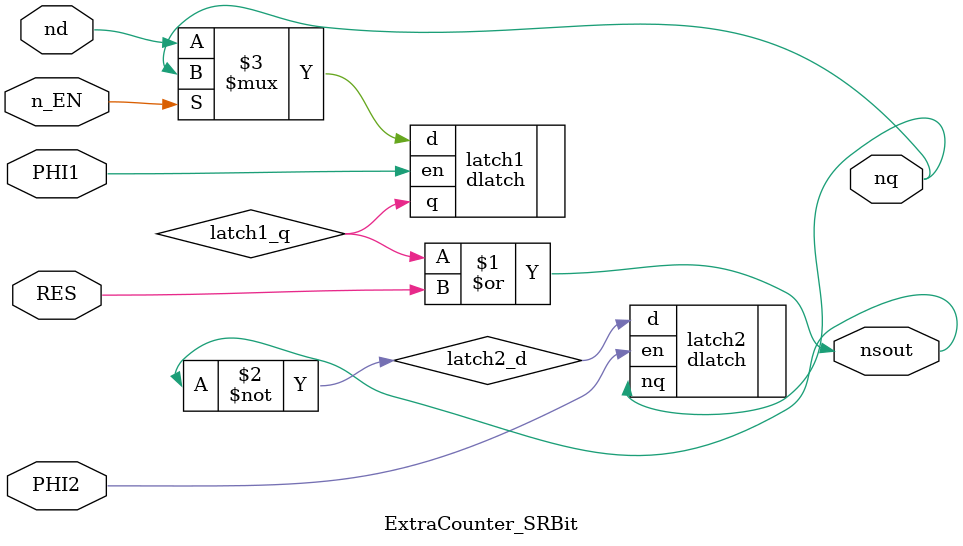
<source format=v>
`timescale 1ns/1ns

module ExtraCounter (
	PHI1, PHI2, TRES2, n_ready, T1,
	n_T2, n_T3, n_T4, n_T5);

	input PHI1;
	input PHI2;
	input TRES2;
	input n_ready;
	input T1;

	output n_T2;
	output n_T3;
	output n_T4;
	output n_T5;

	wire t1_latch_nq;
	wire [3:0] nq;

	dlatch t1_latch (.d(T1), .en(PHI2), .nq(t1_latch_nq));

	ExtraCounter_SRBit sr [3:0] (
		.PHI1(PHI1),
		.PHI2(PHI2),
		.nd({nq[2:0],t1_latch_nq}),
		.n_EN(n_ready),
		.RES(TRES2),
		.nq(nq),
		.nsout({n_T5,n_T4,n_T3,n_T2}));

endmodule // ExtraCounter

module ExtraCounter_SRBit (PHI1, PHI2, nd, n_EN, RES, nq, nsout);

	input PHI1;
	input PHI2;
	input nd;
	input n_EN;
	input RES;
	output nq;
	output nsout;

	wire latch1_q;
	wire latch2_d;

	nor (latch2_d, latch1_q, RES);
	dlatch latch1 (.d(n_EN ? nq : nd), .en(PHI1), .q(latch1_q));
	dlatch latch2 (.d(latch2_d), .en(PHI2), .nq(nq));
	assign nsout = ~latch2_d;

endmodule // ExtraCounter_SRBit

</source>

EXERCISE DIRECTIONS: Your reply should consist of the data, transcribed exactly, and should hold no pictures.

REPLY TO THE TASK:
<source format=v>
`timescale 1ns/1ns

module ExtraCounter (
	PHI1, PHI2, TRES2, n_ready, T1,
	n_T2, n_T3, n_T4, n_T5);

	input PHI1;
	input PHI2;
	input TRES2;
	input n_ready;
	input T1;

	output n_T2;
	output n_T3;
	output n_T4;
	output n_T5;

	wire t1_latch_nq;
	wire [3:0] nq;

	dlatch t1_latch (.d(T1), .en(PHI2), .nq(t1_latch_nq));

	ExtraCounter_SRBit sr [3:0] (
		.PHI1(PHI1),
		.PHI2(PHI2),
		.nd({nq[2:0],t1_latch_nq}),
		.n_EN(n_ready),
		.RES(TRES2),
		.nq(nq),
		.nsout({n_T5,n_T4,n_T3,n_T2}));

endmodule // ExtraCounter

module ExtraCounter_SRBit (PHI1, PHI2, nd, n_EN, RES, nq, nsout);

	input PHI1;
	input PHI2;
	input nd;
	input n_EN;
	input RES;
	output nq;
	output nsout;

	wire latch1_q;
	wire latch2_d;

	nor (latch2_d, latch1_q, RES);
	dlatch latch1 (.d(n_EN ? nq : nd), .en(PHI1), .q(latch1_q));
	dlatch latch2 (.d(latch2_d), .en(PHI2), .nq(nq));
	assign nsout = ~latch2_d;

endmodule // ExtraCounter_SRBit

</source>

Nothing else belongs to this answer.